Chile se encuentra ante el reto de dar respuesta a las demandas sociales que reclaman un Estado social moderno y garantista. El mínimo vital se configura como expresión de los principios constitucionales del derecho a la vida, la dignidad humana, la libertad y la igualdad, pero también es expresión de un modelo socialmente activo y solidario que irradie sus efectos para la tutela de los derechos económicos, sociales y culturales. Como dice el autor, el mínimo vital es un principio jurídico que surge a partir de una interpretación constitucional que basada en una teoría de los derechos fundamentales conectados a la forma del Estado social. Con el Estado social y democrático de derecho el ente público vuelve a alinearse con la sociedad y busca auxiliarla en la persecución del bien común. La solidaridad es un principio basal que permite la materialización del mínimo vital.

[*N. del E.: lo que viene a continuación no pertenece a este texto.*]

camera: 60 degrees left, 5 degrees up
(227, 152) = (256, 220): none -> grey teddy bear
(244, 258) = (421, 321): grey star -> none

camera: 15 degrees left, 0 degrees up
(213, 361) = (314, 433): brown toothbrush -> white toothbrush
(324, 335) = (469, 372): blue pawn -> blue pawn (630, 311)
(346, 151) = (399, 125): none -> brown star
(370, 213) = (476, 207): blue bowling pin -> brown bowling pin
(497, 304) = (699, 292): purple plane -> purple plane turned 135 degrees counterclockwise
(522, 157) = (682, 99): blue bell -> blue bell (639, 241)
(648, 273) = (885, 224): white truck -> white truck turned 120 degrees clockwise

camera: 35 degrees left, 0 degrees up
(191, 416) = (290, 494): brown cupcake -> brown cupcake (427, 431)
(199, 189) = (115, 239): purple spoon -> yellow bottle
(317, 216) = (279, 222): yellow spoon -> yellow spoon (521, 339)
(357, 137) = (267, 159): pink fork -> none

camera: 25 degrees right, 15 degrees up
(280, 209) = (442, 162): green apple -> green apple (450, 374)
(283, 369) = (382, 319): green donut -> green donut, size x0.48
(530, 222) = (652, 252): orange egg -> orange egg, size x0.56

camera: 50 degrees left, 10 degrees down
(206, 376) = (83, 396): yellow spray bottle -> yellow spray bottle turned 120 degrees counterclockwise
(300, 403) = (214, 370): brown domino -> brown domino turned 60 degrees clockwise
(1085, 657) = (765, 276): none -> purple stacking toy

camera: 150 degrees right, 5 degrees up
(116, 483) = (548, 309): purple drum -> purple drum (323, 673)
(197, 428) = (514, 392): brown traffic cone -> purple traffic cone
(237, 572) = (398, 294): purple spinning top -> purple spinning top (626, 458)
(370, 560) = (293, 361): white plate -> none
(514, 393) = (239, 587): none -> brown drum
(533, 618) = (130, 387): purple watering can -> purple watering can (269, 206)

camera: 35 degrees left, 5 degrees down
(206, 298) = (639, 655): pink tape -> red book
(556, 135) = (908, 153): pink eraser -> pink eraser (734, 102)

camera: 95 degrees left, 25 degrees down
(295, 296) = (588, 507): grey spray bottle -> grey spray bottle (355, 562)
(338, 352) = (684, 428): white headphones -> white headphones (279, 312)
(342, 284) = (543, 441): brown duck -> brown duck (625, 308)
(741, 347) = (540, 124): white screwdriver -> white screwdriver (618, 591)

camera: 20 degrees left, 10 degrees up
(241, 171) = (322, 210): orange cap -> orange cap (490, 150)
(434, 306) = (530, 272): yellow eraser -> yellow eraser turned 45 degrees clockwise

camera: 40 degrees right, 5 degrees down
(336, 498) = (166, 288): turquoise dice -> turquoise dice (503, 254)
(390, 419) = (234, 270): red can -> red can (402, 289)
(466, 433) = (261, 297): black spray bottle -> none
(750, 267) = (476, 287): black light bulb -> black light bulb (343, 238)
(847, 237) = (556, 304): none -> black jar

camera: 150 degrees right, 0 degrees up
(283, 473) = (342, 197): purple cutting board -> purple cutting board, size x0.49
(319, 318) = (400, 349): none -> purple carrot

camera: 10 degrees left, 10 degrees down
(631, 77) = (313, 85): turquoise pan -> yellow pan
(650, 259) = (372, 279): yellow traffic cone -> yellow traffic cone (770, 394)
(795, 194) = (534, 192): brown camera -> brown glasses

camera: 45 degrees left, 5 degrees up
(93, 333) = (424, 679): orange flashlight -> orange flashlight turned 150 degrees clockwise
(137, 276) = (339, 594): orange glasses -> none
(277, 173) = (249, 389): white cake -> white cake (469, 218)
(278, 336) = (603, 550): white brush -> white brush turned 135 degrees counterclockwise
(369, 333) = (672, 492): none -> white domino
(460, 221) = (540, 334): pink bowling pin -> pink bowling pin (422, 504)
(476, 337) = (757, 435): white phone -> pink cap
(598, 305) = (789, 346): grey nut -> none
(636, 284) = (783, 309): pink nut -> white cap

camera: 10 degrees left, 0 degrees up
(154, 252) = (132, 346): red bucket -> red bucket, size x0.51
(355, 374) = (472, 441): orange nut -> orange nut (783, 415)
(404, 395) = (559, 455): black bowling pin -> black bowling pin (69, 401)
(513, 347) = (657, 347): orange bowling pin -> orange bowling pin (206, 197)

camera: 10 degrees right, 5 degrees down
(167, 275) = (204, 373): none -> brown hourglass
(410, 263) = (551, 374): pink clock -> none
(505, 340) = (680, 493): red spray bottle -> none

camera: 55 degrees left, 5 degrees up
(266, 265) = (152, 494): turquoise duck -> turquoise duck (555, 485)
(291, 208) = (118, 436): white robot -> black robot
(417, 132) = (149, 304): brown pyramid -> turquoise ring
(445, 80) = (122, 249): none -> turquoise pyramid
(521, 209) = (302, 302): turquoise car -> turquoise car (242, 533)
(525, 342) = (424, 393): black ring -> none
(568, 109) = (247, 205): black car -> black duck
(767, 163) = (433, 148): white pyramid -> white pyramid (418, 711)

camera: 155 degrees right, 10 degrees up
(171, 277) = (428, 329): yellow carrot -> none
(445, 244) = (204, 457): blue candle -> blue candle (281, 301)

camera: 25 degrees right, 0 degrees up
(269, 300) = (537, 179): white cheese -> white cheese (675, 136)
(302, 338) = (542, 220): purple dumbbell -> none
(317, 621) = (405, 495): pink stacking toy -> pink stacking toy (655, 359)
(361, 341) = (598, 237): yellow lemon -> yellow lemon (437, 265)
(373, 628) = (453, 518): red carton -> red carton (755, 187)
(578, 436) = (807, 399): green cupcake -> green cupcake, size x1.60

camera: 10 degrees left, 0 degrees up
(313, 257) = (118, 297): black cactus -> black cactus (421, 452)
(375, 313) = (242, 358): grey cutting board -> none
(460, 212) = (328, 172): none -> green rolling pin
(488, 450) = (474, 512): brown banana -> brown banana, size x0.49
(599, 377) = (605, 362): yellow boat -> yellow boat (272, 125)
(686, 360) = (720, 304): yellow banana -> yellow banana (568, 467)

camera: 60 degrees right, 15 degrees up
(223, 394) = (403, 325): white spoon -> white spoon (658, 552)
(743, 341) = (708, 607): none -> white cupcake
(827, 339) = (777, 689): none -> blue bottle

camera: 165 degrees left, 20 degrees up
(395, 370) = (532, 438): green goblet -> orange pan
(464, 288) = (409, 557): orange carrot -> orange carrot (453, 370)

El proceso constituyente no debe ser cerrado en falso. Un proceso de esta naturaleza solo será eficaz si es capaz de ser transversal desde el punto de vista generacional, político y social. El pueblo de Chile reclama avances en un modelo social y garantista, pero también en un Estado de derecho estable, y en un marco económico dinámico y avanzado. Conjugar y alcanzar los equilibrios entre los elementos en juego no resultará sencillo. La lectura de esta obra representa un buen punto de partida para repensar las políticas sociales contemporáneas dirigidas a evitar las formas más severas de pobreza, pero especialmente o de forma más amplia, la función propia del Estado social como fundamento del Estado democrático. El pueblo es sabio, sabrá encontrar su senda.